====== Data shown ======
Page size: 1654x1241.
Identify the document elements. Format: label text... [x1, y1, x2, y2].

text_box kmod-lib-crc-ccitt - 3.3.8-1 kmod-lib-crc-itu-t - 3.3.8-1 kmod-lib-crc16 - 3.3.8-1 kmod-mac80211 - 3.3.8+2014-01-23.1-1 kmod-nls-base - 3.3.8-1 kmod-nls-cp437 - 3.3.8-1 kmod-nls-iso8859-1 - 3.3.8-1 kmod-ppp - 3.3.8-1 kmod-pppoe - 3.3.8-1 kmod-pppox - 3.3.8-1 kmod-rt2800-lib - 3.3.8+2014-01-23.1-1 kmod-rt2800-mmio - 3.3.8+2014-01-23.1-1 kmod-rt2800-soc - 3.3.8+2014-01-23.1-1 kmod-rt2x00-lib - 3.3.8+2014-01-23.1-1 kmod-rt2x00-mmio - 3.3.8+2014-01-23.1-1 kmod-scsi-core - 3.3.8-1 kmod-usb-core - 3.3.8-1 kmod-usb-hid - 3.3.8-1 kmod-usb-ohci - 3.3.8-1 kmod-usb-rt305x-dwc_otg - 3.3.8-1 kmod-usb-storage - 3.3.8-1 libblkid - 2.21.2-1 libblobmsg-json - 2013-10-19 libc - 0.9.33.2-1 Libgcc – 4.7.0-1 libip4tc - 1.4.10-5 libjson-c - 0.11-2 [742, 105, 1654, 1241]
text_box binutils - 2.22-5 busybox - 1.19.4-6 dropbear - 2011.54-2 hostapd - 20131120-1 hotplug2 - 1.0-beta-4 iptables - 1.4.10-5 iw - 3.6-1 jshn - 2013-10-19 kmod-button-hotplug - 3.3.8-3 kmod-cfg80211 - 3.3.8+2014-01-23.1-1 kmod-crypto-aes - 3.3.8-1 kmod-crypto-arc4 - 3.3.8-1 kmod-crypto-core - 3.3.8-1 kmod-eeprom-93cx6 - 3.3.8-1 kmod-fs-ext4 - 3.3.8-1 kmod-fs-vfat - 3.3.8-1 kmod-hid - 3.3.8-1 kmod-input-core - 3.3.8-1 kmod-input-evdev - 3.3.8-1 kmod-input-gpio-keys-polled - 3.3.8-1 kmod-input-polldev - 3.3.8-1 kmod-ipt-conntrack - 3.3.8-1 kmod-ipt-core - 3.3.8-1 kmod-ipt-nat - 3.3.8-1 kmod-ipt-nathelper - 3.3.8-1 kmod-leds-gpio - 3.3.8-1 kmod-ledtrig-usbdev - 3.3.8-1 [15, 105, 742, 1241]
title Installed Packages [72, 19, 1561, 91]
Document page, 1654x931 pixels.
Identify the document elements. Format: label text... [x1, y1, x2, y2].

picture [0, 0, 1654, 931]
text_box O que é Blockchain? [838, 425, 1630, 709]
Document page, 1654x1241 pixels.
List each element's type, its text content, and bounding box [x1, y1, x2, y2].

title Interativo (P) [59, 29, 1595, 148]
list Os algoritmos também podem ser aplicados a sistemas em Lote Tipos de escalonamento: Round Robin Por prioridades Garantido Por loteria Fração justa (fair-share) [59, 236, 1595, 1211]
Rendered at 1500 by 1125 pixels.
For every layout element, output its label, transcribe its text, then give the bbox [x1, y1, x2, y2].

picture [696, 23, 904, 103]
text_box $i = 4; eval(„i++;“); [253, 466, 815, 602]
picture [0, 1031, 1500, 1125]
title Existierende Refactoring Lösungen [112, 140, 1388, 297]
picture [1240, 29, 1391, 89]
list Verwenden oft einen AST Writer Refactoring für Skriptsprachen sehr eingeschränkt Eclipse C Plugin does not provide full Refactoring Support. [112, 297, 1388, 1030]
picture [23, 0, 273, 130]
======
### Work to complete
Copy all of the entries above line for line, leaving every character unchanged.

### The answer
Page size: 1654x1241.
Identify the document elements. Format: label text... [x1, y1, x2, y2].

text_box kmod-lib-crc-ccitt - 3.3.8-1 kmod-lib-crc-itu-t - 3.3.8-1 kmod-lib-crc16 - 3.3.8-1 kmod-mac80211 - 3.3.8+2014-01-23.1-1 kmod-nls-base - 3.3.8-1 kmod-nls-cp437 - 3.3.8-1 kmod-nls-iso8859-1 - 3.3.8-1 kmod-ppp - 3.3.8-1 kmod-pppoe - 3.3.8-1 kmod-pppox - 3.3.8-1 kmod-rt2800-lib - 3.3.8+2014-01-23.1-1 kmod-rt2800-mmio - 3.3.8+2014-01-23.1-1 kmod-rt2800-soc - 3.3.8+2014-01-23.1-1 kmod-rt2x00-lib - 3.3.8+2014-01-23.1-1 kmod-rt2x00-mmio - 3.3.8+2014-01-23.1-1 kmod-scsi-core - 3.3.8-1 kmod-usb-core - 3.3.8-1 kmod-usb-hid - 3.3.8-1 kmod-usb-ohci - 3.3.8-1 kmod-usb-rt305x-dwc_otg - 3.3.8-1 kmod-usb-storage - 3.3.8-1 libblkid - 2.21.2-1 libblobmsg-json - 2013-10-19 libc - 0.9.33.2-1 Libgcc – 4.7.0-1 libip4tc - 1.4.10-5 libjson-c - 0.11-2 [742, 105, 1654, 1241]
text_box binutils - 2.22-5 busybox - 1.19.4-6 dropbear - 2011.54-2 hostapd - 20131120-1 hotplug2 - 1.0-beta-4 iptables - 1.4.10-5 iw - 3.6-1 jshn - 2013-10-19 kmod-button-hotplug - 3.3.8-3 kmod-cfg80211 - 3.3.8+2014-01-23.1-1 kmod-crypto-aes - 3.3.8-1 kmod-crypto-arc4 - 3.3.8-1 kmod-crypto-core - 3.3.8-1 kmod-eeprom-93cx6 - 3.3.8-1 kmod-fs-ext4 - 3.3.8-1 kmod-fs-vfat - 3.3.8-1 kmod-hid - 3.3.8-1 kmod-input-core - 3.3.8-1 kmod-input-evdev - 3.3.8-1 kmod-input-gpio-keys-polled - 3.3.8-1 kmod-input-polldev - 3.3.8-1 kmod-ipt-conntrack - 3.3.8-1 kmod-ipt-core - 3.3.8-1 kmod-ipt-nat - 3.3.8-1 kmod-ipt-nathelper - 3.3.8-1 kmod-leds-gpio - 3.3.8-1 kmod-ledtrig-usbdev - 3.3.8-1 [15, 105, 742, 1241]
title Installed Packages [72, 19, 1561, 91]
Document page, 1654x931 pixels.
Identify the document elements. Format: label text... [x1, y1, x2, y2].

picture [0, 0, 1654, 931]
text_box O que é Blockchain? [838, 425, 1630, 709]
Document page, 1654x1241 pixels.
List each element's type, its text content, and bounding box [x1, y1, x2, y2].

title Interativo (P) [59, 29, 1595, 148]
list Os algoritmos também podem ser aplicados a sistemas em Lote Tipos de escalonamento: Round Robin Por prioridades Garantido Por loteria Fração justa (fair-share) [59, 236, 1595, 1211]
Rendered at 1500 by 1125 pixels.
For every layout element, output its label, transcribe its text, then give the bbox [x1, y1, x2, y2].

picture [696, 23, 904, 103]
text_box $i = 4; eval(„i++;“); [253, 466, 815, 602]
picture [0, 1031, 1500, 1125]
title Existierende Refactoring Lösungen [112, 140, 1388, 297]
picture [1240, 29, 1391, 89]
list Verwenden oft einen AST Writer Refactoring für Skriptsprachen sehr eingeschränkt Eclipse C Plugin does not provide full Refactoring Support. [112, 297, 1388, 1030]
picture [23, 0, 273, 130]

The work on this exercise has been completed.